Modern state tax policy has been dominated by cravenness and cronyism. But every once in a while, politicians muster the courage to do the right thing. Several proposals have been advancing in legislatures that will bring more transparency to state fiscal systems. I cannot overstate the importance of these measures. Opaque government benefits only the rich and well connected at the expense of everyone else. Worse, secrecy breeds cynicism and lack of trust in our political system.
On March 18 the Alabama Senate passed a bill that would require the Legislative Fiscal Office to submit an annual tax expenditure report detailing the state's tax incentives, credits, deductions, and exemptions. The bill (SB 119) was sponsored by Sen. Bill Hightower (R), who is now in the running for my state tax politician of the year. The bill would require that the report list the estimated costs associated with each state tax expenditure. The report would be submitted to the Legislature at the same time the governor is required to submit his budget proposal. The bill passed the Senate 30 to 0.
As I write, it is unclear whether the bill will pass in the House or ultimately be signed by the governor; I can't think of a reason why it would not. But the importance of this bill should not be lost on anyone. Alabama has historically been the most aggressive state when it comes to tax incentives. Indeed, it practically invented using tax laws to further economic development. In most states, the tax incentive programs are shrouded in mystery -- there is little knowledge of who gets what. As a result, there is little accountability. For Alabama to consider adoption of a measure that would shed light on the practice is significant.
Transparency-related legislation (HB 361) was introduced in Kentucky by Rep.

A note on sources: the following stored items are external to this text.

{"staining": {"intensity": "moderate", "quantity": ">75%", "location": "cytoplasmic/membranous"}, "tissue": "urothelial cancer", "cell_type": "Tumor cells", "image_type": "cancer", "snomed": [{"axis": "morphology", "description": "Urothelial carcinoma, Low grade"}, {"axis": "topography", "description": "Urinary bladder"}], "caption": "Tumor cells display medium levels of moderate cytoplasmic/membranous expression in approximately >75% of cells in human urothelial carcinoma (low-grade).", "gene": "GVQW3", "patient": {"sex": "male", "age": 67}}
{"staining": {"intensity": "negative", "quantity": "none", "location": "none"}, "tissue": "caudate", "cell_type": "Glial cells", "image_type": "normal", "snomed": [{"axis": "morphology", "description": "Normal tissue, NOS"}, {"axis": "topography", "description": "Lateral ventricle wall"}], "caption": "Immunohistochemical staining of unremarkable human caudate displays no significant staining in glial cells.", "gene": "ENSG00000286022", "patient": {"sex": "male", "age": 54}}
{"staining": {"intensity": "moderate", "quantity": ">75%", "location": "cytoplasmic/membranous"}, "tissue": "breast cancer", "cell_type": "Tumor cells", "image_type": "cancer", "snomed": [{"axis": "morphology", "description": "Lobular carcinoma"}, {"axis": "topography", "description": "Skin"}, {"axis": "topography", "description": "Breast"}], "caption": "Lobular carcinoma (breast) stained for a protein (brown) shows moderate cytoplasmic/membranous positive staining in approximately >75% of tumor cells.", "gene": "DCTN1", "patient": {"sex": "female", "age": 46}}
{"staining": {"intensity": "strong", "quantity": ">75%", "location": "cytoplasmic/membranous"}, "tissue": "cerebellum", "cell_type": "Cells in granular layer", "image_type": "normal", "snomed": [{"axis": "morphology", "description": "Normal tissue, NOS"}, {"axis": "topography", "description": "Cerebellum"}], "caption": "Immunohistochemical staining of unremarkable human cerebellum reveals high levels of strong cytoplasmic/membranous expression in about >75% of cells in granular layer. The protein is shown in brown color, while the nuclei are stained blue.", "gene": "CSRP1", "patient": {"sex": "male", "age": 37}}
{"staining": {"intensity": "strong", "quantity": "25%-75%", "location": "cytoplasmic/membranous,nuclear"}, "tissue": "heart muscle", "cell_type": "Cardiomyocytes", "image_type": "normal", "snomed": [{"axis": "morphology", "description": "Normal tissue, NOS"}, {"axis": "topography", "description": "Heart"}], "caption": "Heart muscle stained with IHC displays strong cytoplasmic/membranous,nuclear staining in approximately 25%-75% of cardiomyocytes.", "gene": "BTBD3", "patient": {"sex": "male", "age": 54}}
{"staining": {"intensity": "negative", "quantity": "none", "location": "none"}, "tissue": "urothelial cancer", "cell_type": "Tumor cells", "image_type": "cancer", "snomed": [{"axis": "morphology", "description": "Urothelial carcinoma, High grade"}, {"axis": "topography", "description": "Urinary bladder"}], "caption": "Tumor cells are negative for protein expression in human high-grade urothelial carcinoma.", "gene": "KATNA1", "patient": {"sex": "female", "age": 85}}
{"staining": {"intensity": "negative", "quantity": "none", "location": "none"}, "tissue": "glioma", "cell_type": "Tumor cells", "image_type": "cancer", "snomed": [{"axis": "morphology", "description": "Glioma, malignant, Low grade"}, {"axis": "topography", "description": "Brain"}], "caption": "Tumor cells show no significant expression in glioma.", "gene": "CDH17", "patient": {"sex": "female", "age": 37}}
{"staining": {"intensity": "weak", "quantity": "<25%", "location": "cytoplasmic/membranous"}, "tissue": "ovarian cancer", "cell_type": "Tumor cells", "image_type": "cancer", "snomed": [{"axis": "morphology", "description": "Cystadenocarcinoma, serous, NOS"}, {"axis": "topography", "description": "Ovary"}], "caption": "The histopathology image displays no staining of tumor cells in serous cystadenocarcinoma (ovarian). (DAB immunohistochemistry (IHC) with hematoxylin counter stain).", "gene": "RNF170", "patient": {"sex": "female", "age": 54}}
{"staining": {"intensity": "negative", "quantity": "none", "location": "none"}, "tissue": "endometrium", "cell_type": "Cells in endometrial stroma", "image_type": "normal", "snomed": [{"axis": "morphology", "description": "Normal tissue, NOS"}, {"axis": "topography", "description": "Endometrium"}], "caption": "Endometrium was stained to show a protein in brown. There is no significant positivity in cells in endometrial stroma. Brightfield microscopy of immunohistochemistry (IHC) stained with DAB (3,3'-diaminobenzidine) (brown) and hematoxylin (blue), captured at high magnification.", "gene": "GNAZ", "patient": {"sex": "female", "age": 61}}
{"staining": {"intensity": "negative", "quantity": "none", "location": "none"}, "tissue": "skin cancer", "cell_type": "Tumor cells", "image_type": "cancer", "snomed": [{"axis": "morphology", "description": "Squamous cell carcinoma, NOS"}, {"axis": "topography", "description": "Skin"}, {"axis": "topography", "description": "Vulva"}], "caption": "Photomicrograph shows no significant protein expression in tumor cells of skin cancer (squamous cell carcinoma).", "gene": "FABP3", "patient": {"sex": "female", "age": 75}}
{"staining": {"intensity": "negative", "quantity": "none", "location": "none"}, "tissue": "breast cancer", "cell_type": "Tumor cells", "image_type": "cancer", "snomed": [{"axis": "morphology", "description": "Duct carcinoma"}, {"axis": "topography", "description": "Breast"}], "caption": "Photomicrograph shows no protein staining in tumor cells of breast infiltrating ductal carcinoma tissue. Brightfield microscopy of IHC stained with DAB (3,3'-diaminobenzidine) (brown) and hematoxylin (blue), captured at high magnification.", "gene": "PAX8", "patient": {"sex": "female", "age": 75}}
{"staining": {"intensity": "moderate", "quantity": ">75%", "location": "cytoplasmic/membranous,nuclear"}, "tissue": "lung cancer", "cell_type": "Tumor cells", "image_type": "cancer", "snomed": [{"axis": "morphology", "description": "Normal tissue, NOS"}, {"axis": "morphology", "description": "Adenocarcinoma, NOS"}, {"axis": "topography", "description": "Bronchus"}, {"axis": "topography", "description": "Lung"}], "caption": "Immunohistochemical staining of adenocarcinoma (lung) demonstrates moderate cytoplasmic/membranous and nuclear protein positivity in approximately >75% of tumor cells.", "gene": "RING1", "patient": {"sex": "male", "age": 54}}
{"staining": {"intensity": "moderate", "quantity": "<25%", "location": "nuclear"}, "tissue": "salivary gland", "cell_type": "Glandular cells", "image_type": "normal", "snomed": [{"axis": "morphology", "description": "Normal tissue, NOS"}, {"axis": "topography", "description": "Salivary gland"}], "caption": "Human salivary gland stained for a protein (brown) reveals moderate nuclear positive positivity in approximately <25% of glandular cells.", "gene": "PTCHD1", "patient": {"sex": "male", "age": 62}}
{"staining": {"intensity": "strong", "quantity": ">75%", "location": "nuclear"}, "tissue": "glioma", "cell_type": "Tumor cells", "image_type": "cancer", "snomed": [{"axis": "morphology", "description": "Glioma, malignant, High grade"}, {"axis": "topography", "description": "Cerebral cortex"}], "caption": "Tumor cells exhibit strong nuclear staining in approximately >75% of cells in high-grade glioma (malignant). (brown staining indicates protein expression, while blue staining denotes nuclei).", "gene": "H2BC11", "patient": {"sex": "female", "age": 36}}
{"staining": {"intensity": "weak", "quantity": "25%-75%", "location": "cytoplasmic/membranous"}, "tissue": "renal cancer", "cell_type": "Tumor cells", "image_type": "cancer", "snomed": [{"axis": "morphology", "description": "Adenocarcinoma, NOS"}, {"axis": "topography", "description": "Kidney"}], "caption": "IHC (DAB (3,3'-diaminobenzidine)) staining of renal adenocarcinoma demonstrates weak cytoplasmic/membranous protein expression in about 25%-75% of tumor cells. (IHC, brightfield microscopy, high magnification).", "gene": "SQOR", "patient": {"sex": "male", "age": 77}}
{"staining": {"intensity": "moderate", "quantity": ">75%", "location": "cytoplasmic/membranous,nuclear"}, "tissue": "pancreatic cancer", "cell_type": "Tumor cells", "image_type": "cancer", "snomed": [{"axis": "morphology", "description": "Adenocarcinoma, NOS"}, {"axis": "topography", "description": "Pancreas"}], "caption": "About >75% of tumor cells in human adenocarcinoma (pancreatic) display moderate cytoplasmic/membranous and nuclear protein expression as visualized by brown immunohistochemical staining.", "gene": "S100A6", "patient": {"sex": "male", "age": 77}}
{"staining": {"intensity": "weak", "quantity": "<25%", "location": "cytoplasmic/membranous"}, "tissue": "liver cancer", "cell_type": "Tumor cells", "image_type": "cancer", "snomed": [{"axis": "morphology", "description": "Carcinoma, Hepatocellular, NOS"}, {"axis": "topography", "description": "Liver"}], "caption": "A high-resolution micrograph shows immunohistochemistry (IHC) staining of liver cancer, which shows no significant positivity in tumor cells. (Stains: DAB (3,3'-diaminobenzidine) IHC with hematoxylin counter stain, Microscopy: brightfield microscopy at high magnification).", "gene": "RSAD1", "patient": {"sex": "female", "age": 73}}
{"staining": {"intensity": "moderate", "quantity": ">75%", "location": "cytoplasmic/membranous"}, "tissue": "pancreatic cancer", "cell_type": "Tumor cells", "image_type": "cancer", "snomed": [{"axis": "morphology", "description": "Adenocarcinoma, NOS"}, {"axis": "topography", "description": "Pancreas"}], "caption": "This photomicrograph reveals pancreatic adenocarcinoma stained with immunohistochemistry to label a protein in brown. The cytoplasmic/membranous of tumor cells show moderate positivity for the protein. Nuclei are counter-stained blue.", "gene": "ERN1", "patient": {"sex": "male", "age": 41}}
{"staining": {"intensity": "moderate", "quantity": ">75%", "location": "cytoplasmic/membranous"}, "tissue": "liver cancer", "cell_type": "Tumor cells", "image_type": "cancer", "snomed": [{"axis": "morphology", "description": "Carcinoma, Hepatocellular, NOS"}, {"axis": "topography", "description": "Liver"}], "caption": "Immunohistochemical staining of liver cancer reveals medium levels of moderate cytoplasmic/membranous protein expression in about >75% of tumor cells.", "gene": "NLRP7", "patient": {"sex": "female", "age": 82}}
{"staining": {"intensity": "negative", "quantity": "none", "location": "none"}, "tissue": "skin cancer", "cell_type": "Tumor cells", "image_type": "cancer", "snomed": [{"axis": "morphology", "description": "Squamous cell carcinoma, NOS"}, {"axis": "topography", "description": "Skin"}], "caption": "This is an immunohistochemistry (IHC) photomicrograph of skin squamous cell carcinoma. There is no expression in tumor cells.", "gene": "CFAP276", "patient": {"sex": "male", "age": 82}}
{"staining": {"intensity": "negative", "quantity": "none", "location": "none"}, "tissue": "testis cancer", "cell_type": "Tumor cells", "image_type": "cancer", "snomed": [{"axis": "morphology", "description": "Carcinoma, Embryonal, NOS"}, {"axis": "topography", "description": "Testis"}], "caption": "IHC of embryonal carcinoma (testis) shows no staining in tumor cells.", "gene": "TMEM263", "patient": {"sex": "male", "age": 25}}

Tommy Thompson (D) as part of a taxpayer bill of rights. That measure unfortunately was left to die in the House. But in Arizona, Rep. Darin Mitchell (R) introduced HB 2251, which would require the Department of Revenue to annually report data on credits or carryforwards of $5,000 or more. The credits cover such things as job creation, research and development, renewable energy production, and investment in qualified facilities. The Kentucky measure should have been passed, and the Arizona proposal should be passed. Citizens should be asking why all these measures took so long. We cannot have enough sunlight in government, particularly when it comes to our money.